* What this task involves:
Can you write out, word for word, the portion of the discussion on overcharging weapons that opens with the words containing "I wouldn't invest" and closes with "by one tier."?

* Document text:
=======

Fromper |
Also, remember that it's a standard to overcharge your own weapon and fire it, and also a move action to overcharge an ally's weapon. So you can do both in the same round, every round. So you can stay adjacent to your drone while you both fire energy weapons. Or if you've got an exocortex, just stay near your allies in a firefight.
I wouldn't invest 6 tricks in maxing this out, but it might be worth 2 or 3 of your tricks for some mechanic builds.
Peat |
Dont forget you can also use it as a Standard Action for yourself and a Move Action for an adjacent Ally. Adding an extra 1d6 to yourself and 1d6 to your Soldier or Drone friend at level 2 is nice. In addition up until level 10, weapons are also only increasing by 1 dice, so even if you only use 1 trick on it, it's basically improving your weapon by one tier.

=======

Text data extracted from the pages
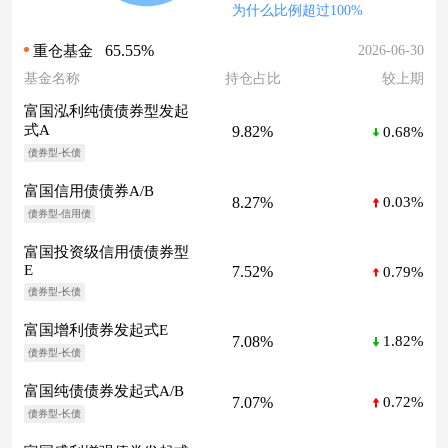
为什么比例超过100%
65.55%
2026-06-30
重仓基金
基金名称
持仓占比
较上期
富国泓利纯债债券型发起
式A
9.82%
0.68%
债券型-长债
富国信用债债券A/B
8.27%
0.03%
债券型-信用债
富国投资级信用债债券型
E
7.52%
0.79%
债券型-长债
富国增利债券发起式E
7.08%
1.82%
债券型-长债
富国纯债债券发起式A/B
7.07%
0.72%
债券型-长债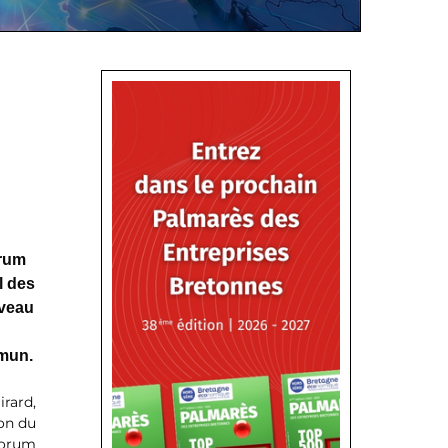
orum
l des
uveau
mmun.
rard,
ion du
Forum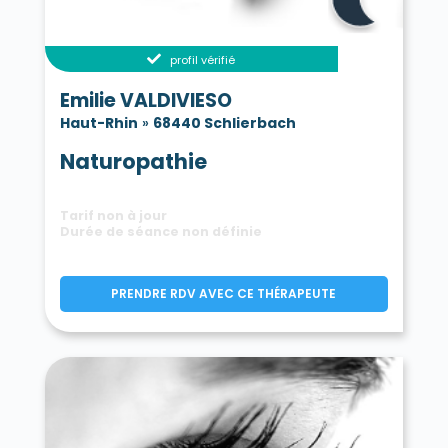
profil vérifié
Emilie VALDIVIESO
Haut-Rhin
»
68440 Schlierbach
Naturopathie
Tarif non à jour
Durée de séance non définie
PRENDRE RDV AVEC CE THÉRAPEUTE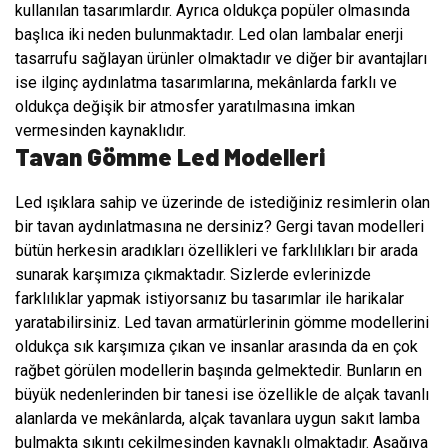
kullanılan tasarımlardır. Ayrıca oldukça popüler olmasında
başlıca iki neden bulunmaktadır. Led olan lambalar enerji
tasarrufu sağlayan ürünler olmaktadır ve diğer bir avantajları
ise ilginç aydınlatma tasarımlarına, mekânlarda farklı ve
oldukça değişik bir atmosfer yaratılmasına imkan
vermesinden kaynaklıdır.
Tavan Gömme Led Modelleri
Led ışıklara sahip ve üzerinde de istediğiniz resimlerin olan
bir tavan aydınlatmasına ne dersiniz? Gergi tavan modelleri
bütün herkesin aradıkları özellikleri ve farklılıkları bir arada
sunarak karşımıza çıkmaktadır. Sizlerde evlerinizde
farklılıklar yapmak istiyorsanız bu tasarımlar ile harikalar
yaratabilirsiniz. Led tavan armatürlerinin gömme modellerini
oldukça sık karşımıza çıkan ve insanlar arasında da en çok
rağbet görülen modellerin başında gelmektedir. Bunların en
büyük nedenlerinden bir tanesi ise özellikle de alçak tavanlı
alanlarda ve mekânlarda, alçak tavanlara uygun sakıt lamba
bulmakta sıkıntı çekilmesinden kaynaklı olmaktadır. Aşağıya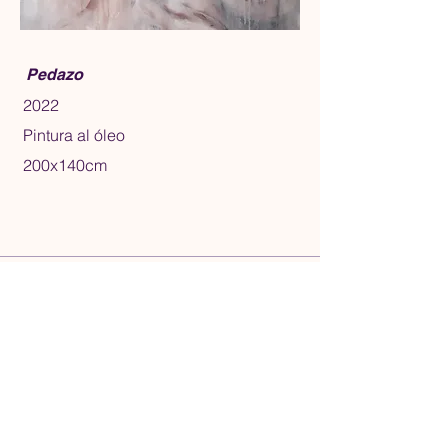
Pedazo
​2022
Pintura al óleo
200x140cm
Términos y condiciones
Política de privacidad
Política de cookies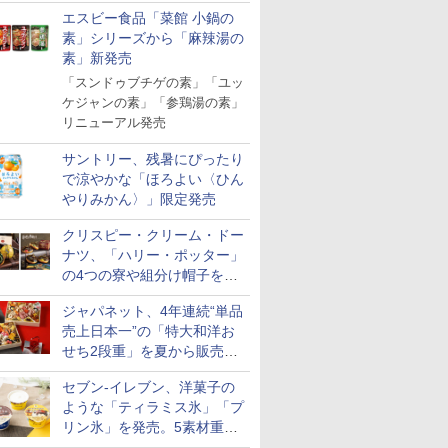
「Fisherman's Academy」を
エスビー食品「菜館 小鍋の
実施中
素」シリーズから「麻辣湯の
素」新発売
「スンドゥブチゲの素」「ユッ
ケジャンの素」「参鶏湯の素」
リニューアル発売
サントリー、残暑にぴったり
で涼やかな「ほろよい〈ひん
やりみかん〉」限定発売
クリスピー・クリーム・ドー
ナツ、「ハリー・ポッター」
の4つの寮や組分け帽子をイ
メージしたドーナツなど発売
ジャパネット、4年連続“単品
売上日本一”の「特大和洋お
せち2段重」を夏から販売。
73品・年越しそば付き
セブン-イレブン、洋菓子の
ような「ティラミス氷」「プ
リン氷」を発売。5素材重ね
と2層仕立ての濃厚な味わい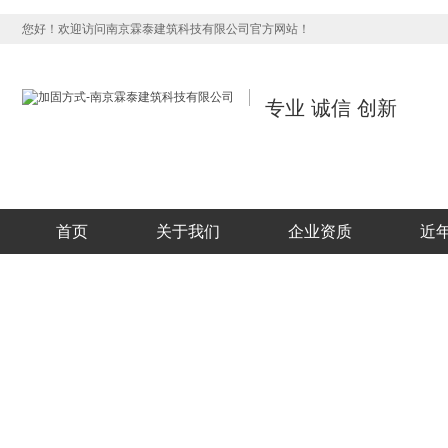
您好！欢迎访问南京霖泰建筑科技有限公司官方网站！
专业 诚信 创新
首页
关于我们
企业资质
近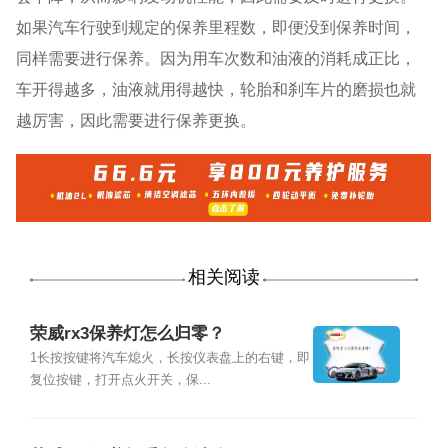
如果汽车行驶到规定的保养里程数，即便没到保养时间，
同样需要进行保养。因为用车次数和油液的消耗成正比，
车开得越多，油液就用得越快，轮胎和刹车片的磨损也就
越厉害，因此需要进行保养更换。
相关阅读
荣威rx3保养灯怎么归零？
1长按按键将汽车熄火，长按仪表盘上的右键，即
复位按键，打开点火开关，保...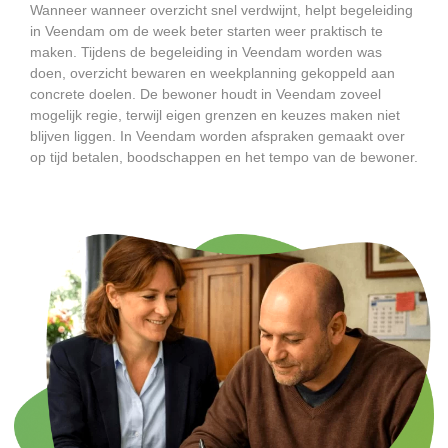
Wanneer wanneer overzicht snel verdwijnt, helpt begeleiding
in Veendam om de week beter starten weer praktisch te
maken. Tijdens de begeleiding in Veendam worden was
doen, overzicht bewaren en weekplanning gekoppeld aan
concrete doelen. De bewoner houdt in Veendam zoveel
mogelijk regie, terwijl eigen grenzen en keuzes maken niet
blijven liggen. In Veendam worden afspraken gemaakt over
op tijd betalen, boodschappen en het tempo van de bewoner.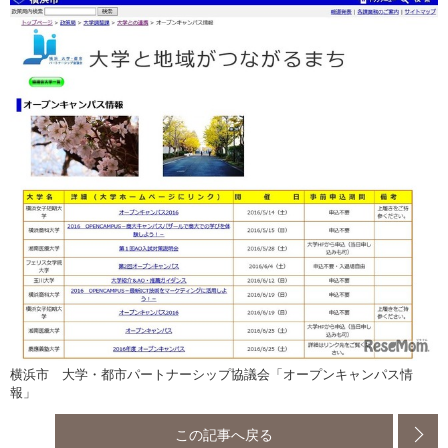
横浜市 大学・都市パートナーシップ協議会「オープンキャンパス情
報」
この記事へ戻る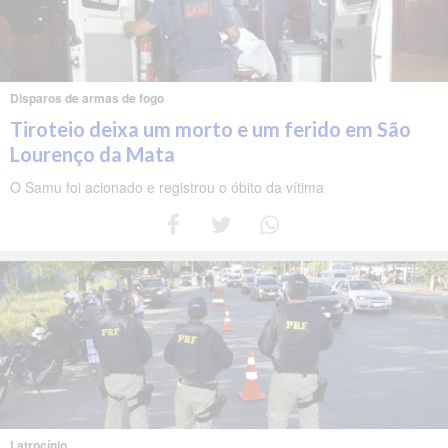
Disparos de armas de fogo
Tiroteio deixa um morto e um ferido em São
Lourenço da Mata
O Samu foi acionado e registrou o óbito da vítima
Latrocínio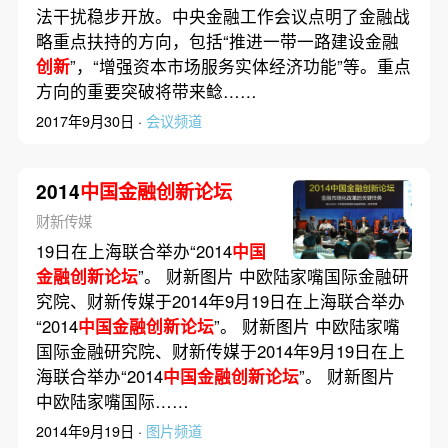
法干扰稳步开放。中央金融工作会议点明了金融战
略重点扶持的方向，包括“推进一带一路建设金融
创新
”，“增强资本市场服务实体经济功能”等。重点
方向的重要突破将带来鲶……
2017年9月30日 ·
会议频道
2014
中国金融创新论坛
财新传媒
19日在上海联合举办“2014
中国
金融创新论坛
”。 财新图片 中欧陆家嘴国际金融研
究院、财新传媒于2014年9月19日在上海联合举办
“2014
中国金融创新论坛
”。 财新图片 中欧陆家嘴
国际金融研究院、财新传媒于2014年9月19日在上
海联合举办“2014
中国金融创新论坛
”。 财新图片
中欧陆家嘴国际……
2014年9月19日 ·
图片频道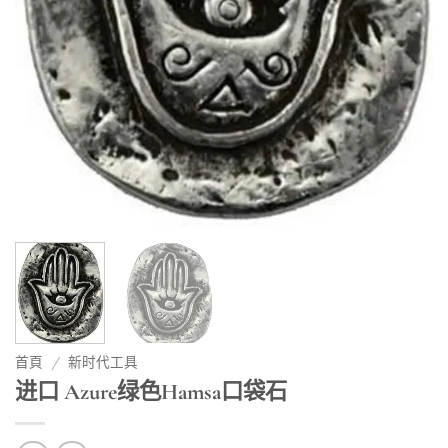
首頁
/
新时代工具
进口 Azure绿色Hamsa口袋石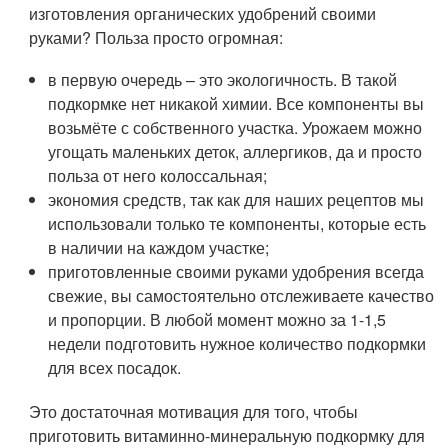
изготовления органических удобрений своими
руками? Польза просто огромная:
в первую очередь – это экологичность. В такой
подкормке нет никакой химии. Все компоненты вы
возьмёте с собственного участка. Урожаем можно
угощать маленьких деток, аллергиков, да и просто
польза от него колоссальная;
экономия средств, так как для наших рецептов мы
использовали только те компоненты, которые есть
в наличии на каждом участке;
приготовленные своими руками удобрения всегда
свежие, вы самостоятельно отслеживаете качество
и пропорции. В любой момент можно за 1-1,5
недели подготовить нужное количество подкормки
для всех посадок.
Это достаточная мотивация для того, чтобы
приготовить витаминно-минеральную подкормку для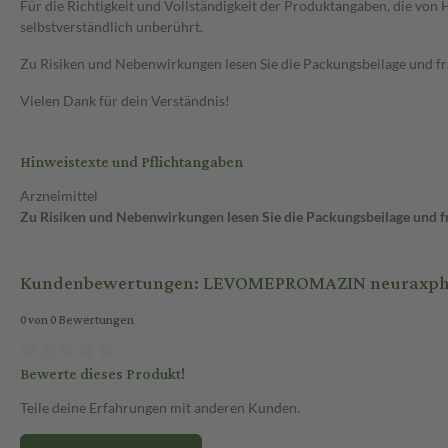
Für die Richtigkeit und Vollständigkeit der Produktangaben, die vo
selbstverständlich unberührt.
Zu Risiken und Nebenwirkungen lesen Sie die Packungsbeilage und frag
Vielen Dank für dein Verständnis!
Hinweistexte und Pflichtangaben
Arzneimittel
Zu Risiken und Nebenwirkungen lesen Sie die Packungsbeilage und fra
Kundenbewertungen: LEVOMEPROMAZIN neuraxpharm
0 von 0 Bewertungen
Bewerte dieses Produkt!
Teile deine Erfahrungen mit anderen Kunden.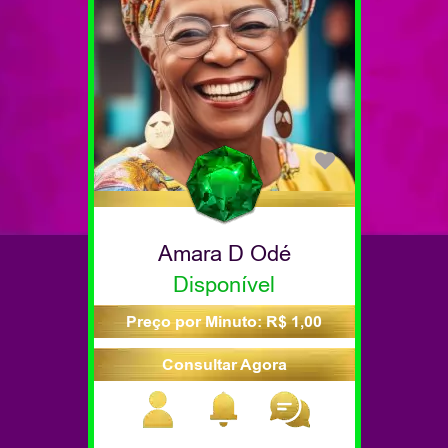
Amara D Odé
Disponível
Preço por Minuto: R$ 1,00
Consultar Agora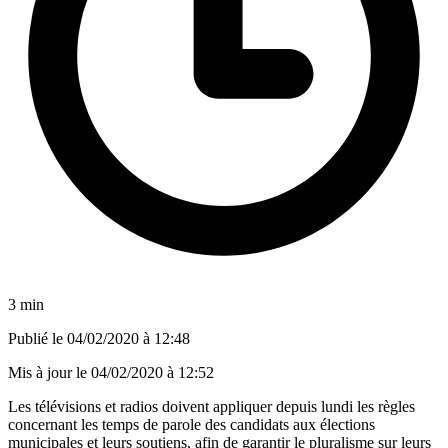
3 min
Publié le
04/02/2020 à 12:48
Mis à jour le
04/02/2020 à 12:52
Les télévisions et radios doivent appliquer depuis lundi les règles
concernant les temps de parole des candidats aux élections
municipales et leurs soutiens, afin de garantir le pluralisme sur leurs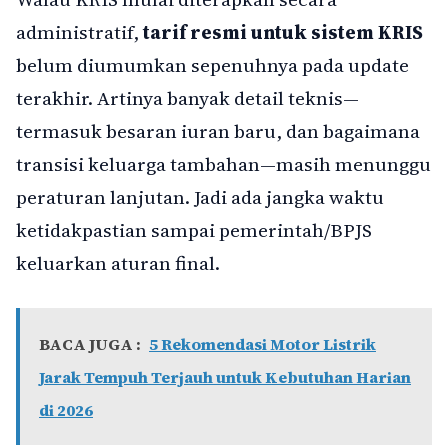
administratif,
tarif resmi untuk sistem KRIS
belum diumumkan sepenuhnya pada update
terakhir. Artinya banyak detail teknis—
termasuk besaran iuran baru, dan bagaimana
transisi keluarga tambahan—masih menunggu
peraturan lanjutan. Jadi ada jangka waktu
ketidakpastian sampai pemerintah/BPJS
keluarkan aturan final.
BACA JUGA :
5 Rekomendasi Motor Listrik
Jarak Tempuh Terjauh untuk Kebutuhan Harian
di 2026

=======

* Reply to the exercise:
I wouldn't invest 6 tricks in maxing this out, but it might be worth 2 or 3 of your tricks for some mechanic builds.
Peat |
Dont forget you can also use it as a Standard Action for yourself and a Move Action for an adjacent Ally. Adding an extra 1d6 to yourself and 1d6 to your Soldier or Drone friend at level 2 is nice. In addition up until level 10, weapons are also only increasing by 1 dice, so even if you only use 1 trick on it, it's basically improving your weapon by one tier.